The tree building algorithm uses a stack: Increasing values are pushed; repeated or decreasing values cause pops until a match is found, to which linkage can be applied.

Therefore fake start IDs can represent a tree. However, parallel op also requires "joins". To do this, we'll need to add "join" to literally "tie up loose ends". Let's consider a smaller example: [1, 2, 2, 3, 4]. The resulting tree is:

S <-1-- # <-2--
        |
        + <-2-- # <-3-- # <-4--

If "join" is placed at 3, we'd get [1, 2, 2, 3*, 4], which represents:

S <-1-- # <-2-- # <-3-- # <-4-- T
        |       |
        + <-2-- +

If "join" is placed at 4, we'd get [1, 2, 2, 3, 4*], which represents:

S <-1-- # <-----2------ # <-4-- T
        |               |
        + <-2-- # <-3-- +

Note that the end sentinel T can be thought to absorb all unjoined branches. Therefore the original tree [1, 2, 2, 3, 4] actually represents:

S <-1-- # <---------2---------- T
        |                       |
        + <-2-- # <-3-- # <-4-- +

Next, joins have a multiplicity, so since more than 2 branches can be joined at the same node.
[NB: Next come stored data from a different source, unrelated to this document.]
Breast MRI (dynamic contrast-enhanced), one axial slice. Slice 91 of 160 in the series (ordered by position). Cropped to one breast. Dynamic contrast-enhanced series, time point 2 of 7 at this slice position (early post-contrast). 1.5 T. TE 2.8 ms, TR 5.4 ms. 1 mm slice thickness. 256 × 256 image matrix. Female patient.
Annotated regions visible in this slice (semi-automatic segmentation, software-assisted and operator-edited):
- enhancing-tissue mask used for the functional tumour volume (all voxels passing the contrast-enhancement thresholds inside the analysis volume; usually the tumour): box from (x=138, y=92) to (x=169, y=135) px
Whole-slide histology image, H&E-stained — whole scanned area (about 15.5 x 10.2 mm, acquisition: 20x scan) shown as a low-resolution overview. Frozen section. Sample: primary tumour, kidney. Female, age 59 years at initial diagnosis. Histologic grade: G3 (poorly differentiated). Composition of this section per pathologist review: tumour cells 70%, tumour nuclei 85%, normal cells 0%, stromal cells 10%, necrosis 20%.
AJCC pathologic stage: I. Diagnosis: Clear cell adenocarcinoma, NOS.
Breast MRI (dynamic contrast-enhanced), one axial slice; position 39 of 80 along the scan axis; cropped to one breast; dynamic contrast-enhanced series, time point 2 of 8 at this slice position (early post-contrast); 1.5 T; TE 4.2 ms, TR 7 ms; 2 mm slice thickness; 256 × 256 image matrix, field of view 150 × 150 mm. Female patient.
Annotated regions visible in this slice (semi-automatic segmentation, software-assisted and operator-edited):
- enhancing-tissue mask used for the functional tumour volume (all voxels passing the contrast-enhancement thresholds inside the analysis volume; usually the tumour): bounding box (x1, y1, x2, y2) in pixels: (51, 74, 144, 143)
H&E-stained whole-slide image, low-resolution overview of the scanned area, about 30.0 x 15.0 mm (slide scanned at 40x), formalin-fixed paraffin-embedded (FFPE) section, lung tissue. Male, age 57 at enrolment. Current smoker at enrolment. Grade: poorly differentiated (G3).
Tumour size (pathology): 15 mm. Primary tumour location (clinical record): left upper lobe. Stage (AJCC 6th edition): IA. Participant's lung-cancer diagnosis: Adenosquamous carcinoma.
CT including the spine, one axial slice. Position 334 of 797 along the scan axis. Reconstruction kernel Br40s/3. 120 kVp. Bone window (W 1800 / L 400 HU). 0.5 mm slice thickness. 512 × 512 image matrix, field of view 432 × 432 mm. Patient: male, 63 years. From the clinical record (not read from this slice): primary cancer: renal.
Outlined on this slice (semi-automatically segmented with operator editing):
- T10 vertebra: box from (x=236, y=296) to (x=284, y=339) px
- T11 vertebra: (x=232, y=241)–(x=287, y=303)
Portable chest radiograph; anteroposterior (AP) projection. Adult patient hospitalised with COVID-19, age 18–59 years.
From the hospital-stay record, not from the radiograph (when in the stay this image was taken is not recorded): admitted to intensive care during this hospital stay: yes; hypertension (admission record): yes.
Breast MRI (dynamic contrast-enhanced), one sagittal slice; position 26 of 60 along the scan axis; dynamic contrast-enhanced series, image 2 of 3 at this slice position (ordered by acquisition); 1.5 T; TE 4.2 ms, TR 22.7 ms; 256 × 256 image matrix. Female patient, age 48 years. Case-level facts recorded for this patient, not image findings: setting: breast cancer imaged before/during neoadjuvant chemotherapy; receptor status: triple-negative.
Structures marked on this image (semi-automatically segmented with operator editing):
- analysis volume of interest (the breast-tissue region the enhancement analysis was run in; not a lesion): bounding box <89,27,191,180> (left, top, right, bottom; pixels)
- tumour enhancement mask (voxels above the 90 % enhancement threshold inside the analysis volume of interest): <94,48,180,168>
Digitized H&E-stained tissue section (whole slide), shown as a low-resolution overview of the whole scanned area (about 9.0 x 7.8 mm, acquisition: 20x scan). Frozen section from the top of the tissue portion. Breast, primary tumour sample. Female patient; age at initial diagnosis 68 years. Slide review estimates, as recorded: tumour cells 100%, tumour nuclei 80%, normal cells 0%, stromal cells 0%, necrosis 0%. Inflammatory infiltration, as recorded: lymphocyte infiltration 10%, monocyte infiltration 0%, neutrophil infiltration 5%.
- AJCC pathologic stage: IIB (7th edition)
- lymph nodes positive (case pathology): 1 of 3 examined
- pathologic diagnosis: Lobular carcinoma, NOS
For example, [1, 2, 2, 3, 3, 4*, 5*, 5, 5, 6**] (with * representing a join) results in:

S <-1-- # <---------2---------- # <-5-- # <-6-- T
        |                       |       |
        + <-2-- # <-3-- # <-4-- + <-5-- +
                |       |       |       |
                + <-3-- +       + <-5-- +

In fact, this is just an earlier example we've seen.

Finally, note that the running count of joints, i.e., *, must be less than or equal to the running count of splits.